The only time it gets slightly confused is when I booked a set of train journeys across event boundary dates without merging the events. It took the first date and applied that to all the journeys. That was easy to resolve by simply deleting the details from one date and re-sending the email. It then attached the correct details to the correct event.
That's just ONE application. Now imagine if that was tied to an expenses application? Oh - wait a minute. Expense Bay has an application that works on the iPhone and, if you're prepared to pay $100 a year, it connects to Salesforce.com, Intacct and NetSuite! Think about all the integrations you'd need to do if TripIt and its partners were purely deskside applications? It would be a spaghetti soup nightmare. (note: ExpenseBay is US centric but it managed to find my UK bank without difficulty.)

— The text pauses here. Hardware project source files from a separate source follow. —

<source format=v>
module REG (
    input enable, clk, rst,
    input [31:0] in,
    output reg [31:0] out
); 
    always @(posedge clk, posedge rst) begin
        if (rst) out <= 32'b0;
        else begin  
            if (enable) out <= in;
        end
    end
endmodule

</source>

The side story to this is that services of this kind extend the iPhone's value way beyond being a cute phone with a great interface. Sure, the services are paid for but think of it this way: you have teams of sales people (as example.) How good are they at recording what they do? A combination of say Salesforce.com, TripIt and ExpenseBay will likely come in at around $90-100 per month. That's around £65 per head. If you have say 10 sales people then that's a cost of £650 per month. How much does it cost to check, vouch and record expenses, either for direct expensing or recharging back to customers? What about rekeying errors? What about the added benefit of being able to allow your people to book their own 'stuff' within corporate policies rather than paying the travel agent tax? And that's before you start negotiating with the providers for lower fees for higher numbers of user.

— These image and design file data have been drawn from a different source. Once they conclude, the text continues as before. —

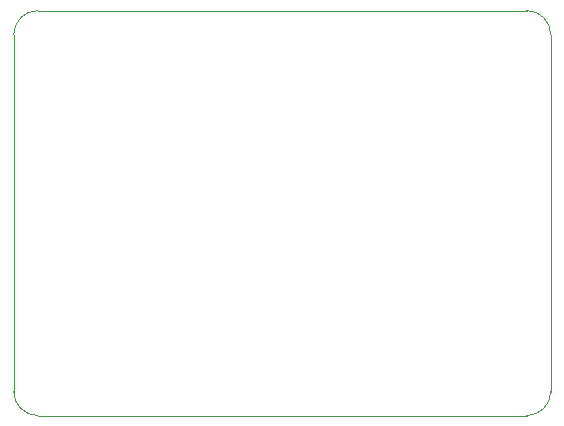
<source format=gbr>
G04 #@! TF.GenerationSoftware,KiCad,Pcbnew,5.1.4-e60b266~84~ubuntu18.04.1*
G04 #@! TF.CreationDate,2019-10-06T14:52:02-04:00*
G04 #@! TF.ProjectId,ds18b20,64733138-6232-4302-9e6b-696361645f70,rev?*
G04 #@! TF.SameCoordinates,Original*
G04 #@! TF.FileFunction,Legend,Bot*
G04 #@! TF.FilePolarity,Positive*
%FSLAX46Y46*%
G04 Gerber Fmt 4.6, Leading zero omitted, Abs format (unit mm)*
G04 Created by KiCad (PCBNEW 5.1.4-e60b266~84~ubuntu18.04.1) date 2019-10-06 14:52:02*
%MOMM*%
%LPD*%
G04 APERTURE LIST*
%ADD10C,0.050000*%
G04 APERTURE END LIST*
D10*
X89154000Y-22860000D02*
G75*
G02X91186000Y-24892000I0J-2032000D01*
G01*
X91186000Y-55118000D02*
G75*
G02X89154000Y-57150000I-2032000J0D01*
G01*
X47752000Y-57150000D02*
G75*
G02X45720000Y-55118000I0J2032000D01*
G01*
X45720000Y-24892000D02*
G75*
G02X47752000Y-22860000I2032000J0D01*
G01*
X47752000Y-22860000D02*
X48260000Y-22860000D01*
X45720000Y-55118000D02*
X45720000Y-24892000D01*
X89154000Y-57150000D02*
X47752000Y-57150000D01*
X91186000Y-24892000D02*
X91186000Y-55118000D01*
X48260000Y-22860000D02*
X89154000Y-22860000D01*
M02*

</source>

That's just ONE thing to consider. Plus of course, your people will love you for providing such a cool device plus easy to use tools. What CFO/FD/Expenses Manager or professional partner is going to pass this up? In the meantime, what does Blackberry or Nokia offer? Plenty, but they simply don't have the reach, popularity or 3rd party developers out there willing to provide these types of service.
Finally: Goodman Jones just came off Blackberry in favour of iPhone. Why? Their IT department did a cost comparison and found that iPhone works out better value.